Samsung releases 32-bit RISC chip for handhelds

Samsung Semiconductor Inc., a subsidiary of Samsung Electronics Co. Ltd., introduced a 32-bit RISC (reduced instruction set computing) processor for handheld devices such as cell phones and personal digital assistants (PDA) Tuesday at Microsoft Corp.'s Windows Embedded DevCon in Las Vegas.

The S3C2410 is designed to be a low-cost alternative to other processors for handheld devices on the market from companies like Intel Corp. and Texas Instruments Inc., said Paul Yang, senior marketing and product planning manager for Samsung. It costs US$12 per chip in 100,000-unit quantities, and is available worldwide as of Tuesday.
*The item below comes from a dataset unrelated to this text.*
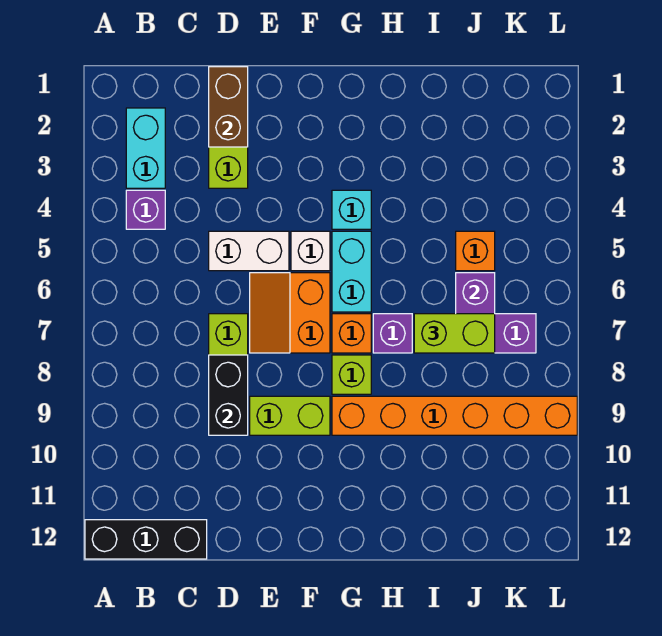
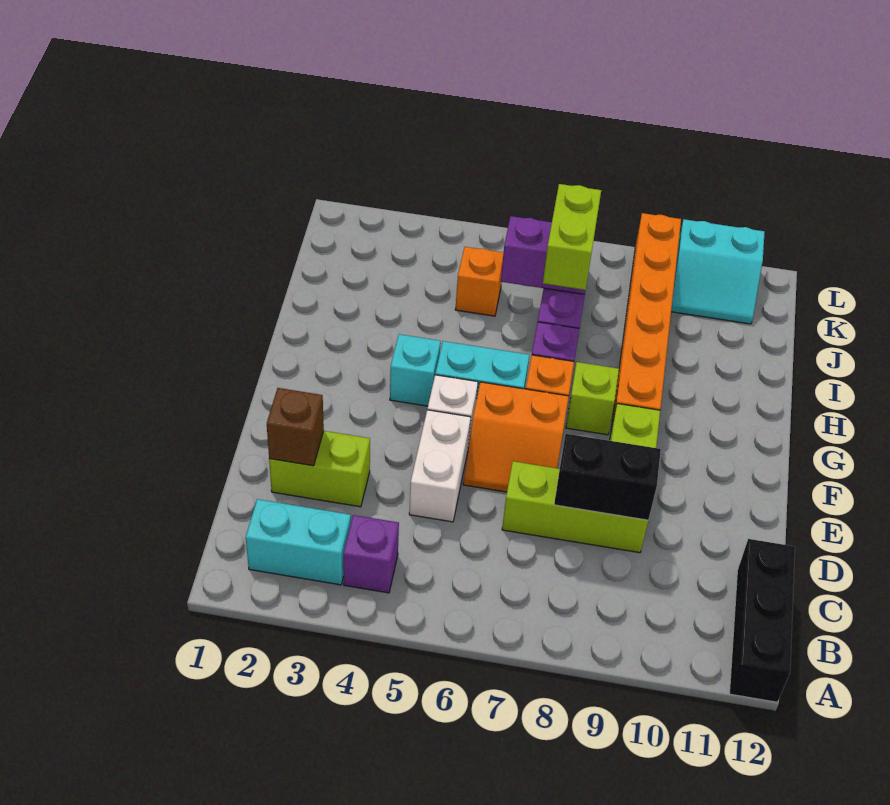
brown brick D1:D2 level 2 -> brown brick D2 level 2
none -> cyan slope K10:L11 level 1 top L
The company included several functions directly on the chip, reducing the number of components designers need to complete an entire PDA system, Yang said. This cuts down the investment required by PDA or cell phone designers, he said.

For instance, a TFT (thin film transistor)/STN (super-twisted nematic) LCD (liquid crystal display) controller, a USB (universal serial bus) controller, and a SD/MMC (secure digital/multimedia card) controller are incorporated right into the chip, so separate controllers for those functions are not needed in a PDA with the S3C2410, he said.

The chip is based on the ARM920T core from Arm Ltd., built on 0.18-micron process technology. Samsung will continue to make chips based on the ARM core in the future, as "the ARM core is a de-facto standard in mobile devices," Yang said.

It runs at a clock speed of 200MHz, with a 256MHz version expected by the end of the year, Yang said. Samsung Semiconductor, based in San Jose, California, was expected to show several reference designs of devices with the S3C2410 processor at Windows Embedded DevCon Tuesday.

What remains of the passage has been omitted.